(Supplied material)
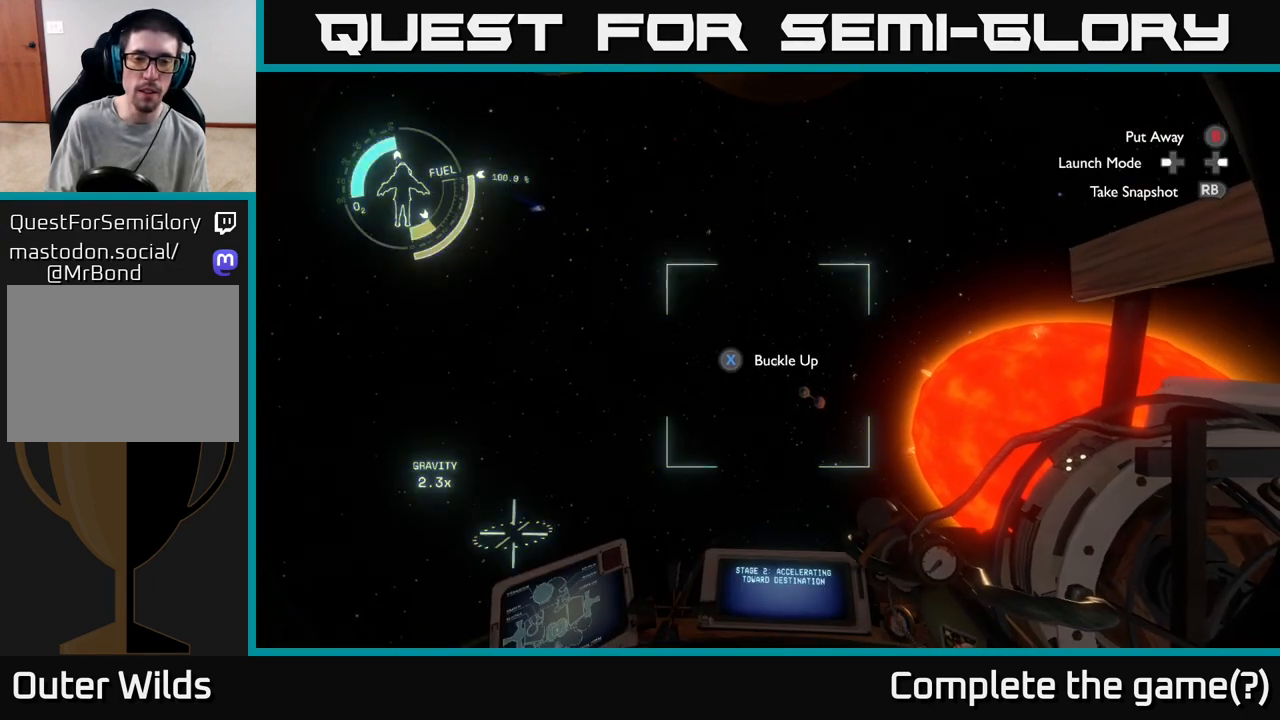
{"buttons": [], "left_stick": "center", "right_stick": "center", "events": []}
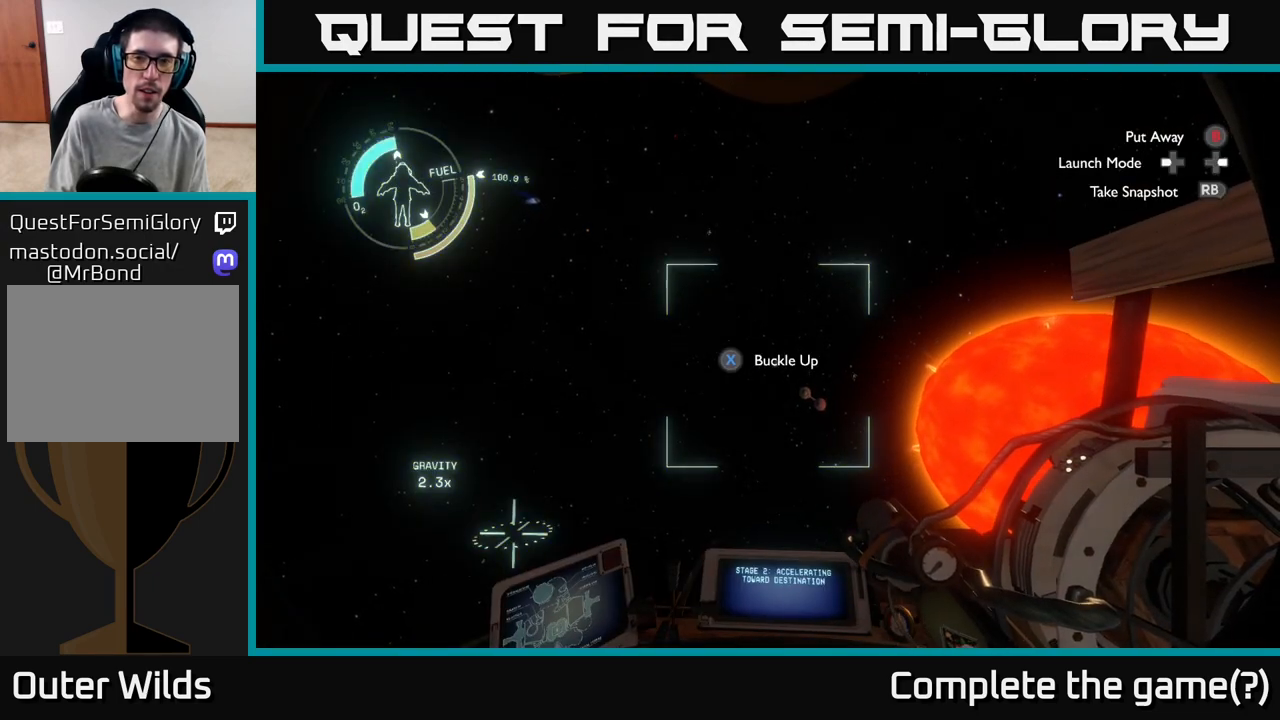
{"buttons": [], "left_stick": "center", "right_stick": "center", "events": [[67, "R1", "down"], [150, "R1", "up"]]}
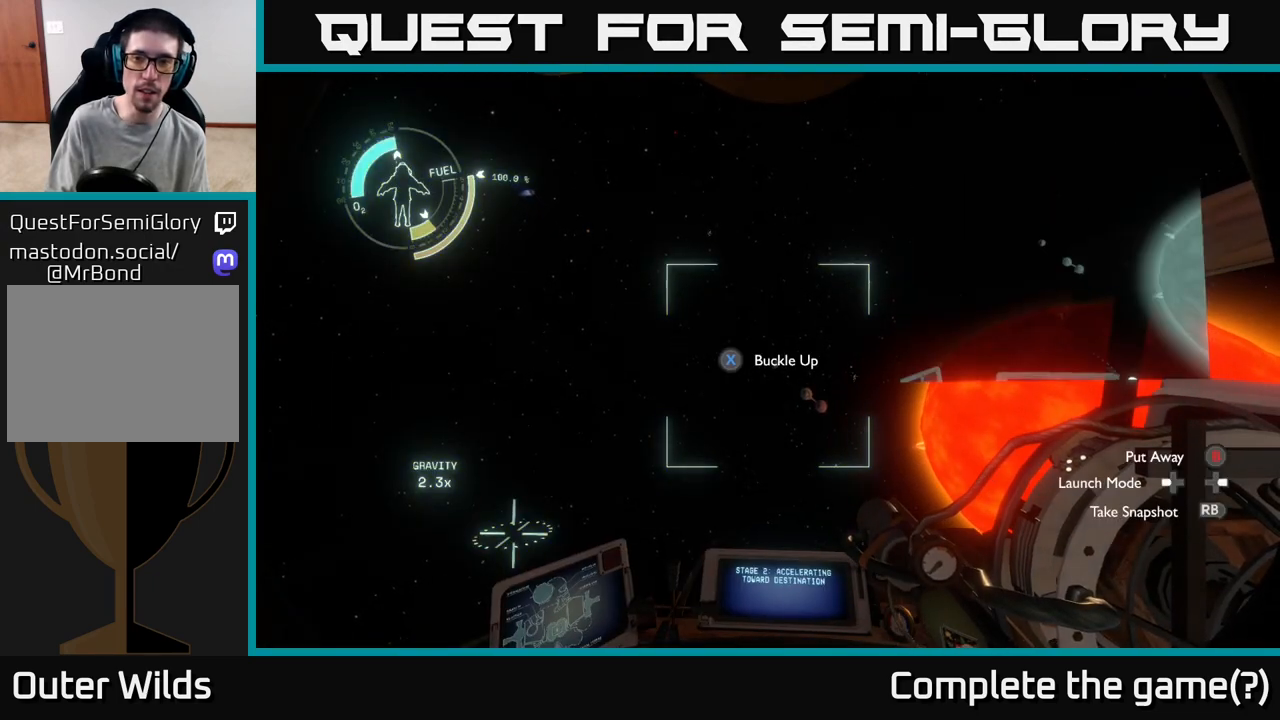
{"buttons": [], "left_stick": "center", "right_stick": "center", "events": [[233, "R1", "down"], [300, "R1", "up"]]}
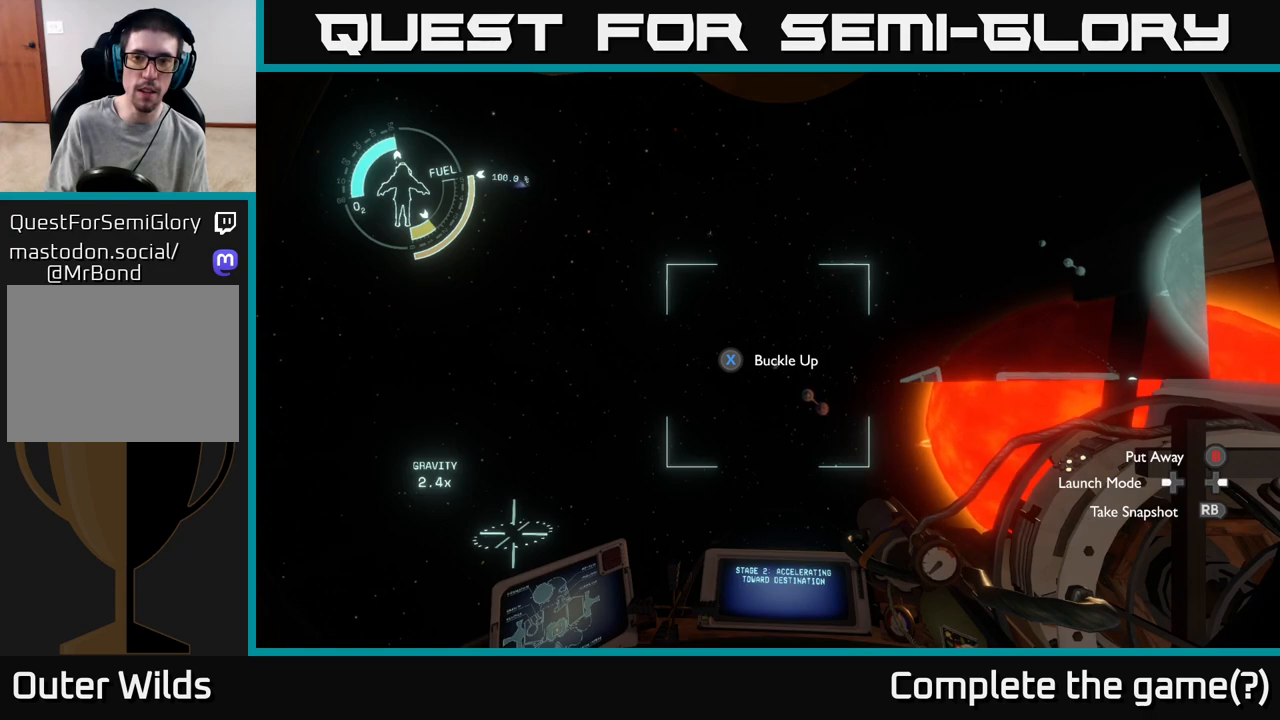
{"buttons": [], "left_stick": "center", "right_stick": "center", "events": [[217, "R1", "down"], [300, "R1", "up"]]}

(Aim of the exercise) Please repeat all of the data exactly, excluding images.

(Response box)
{"buttons": [], "left_stick": "center", "right_stick": "center", "events": []}
{"buttons": [], "left_stick": "center", "right_stick": "center", "events": [[67, "R1", "down"], [150, "R1", "up"]]}
{"buttons": [], "left_stick": "center", "right_stick": "center", "events": [[233, "R1", "down"], [300, "R1", "up"]]}
{"buttons": [], "left_stick": "center", "right_stick": "center", "events": [[217, "R1", "down"], [300, "R1", "up"]]}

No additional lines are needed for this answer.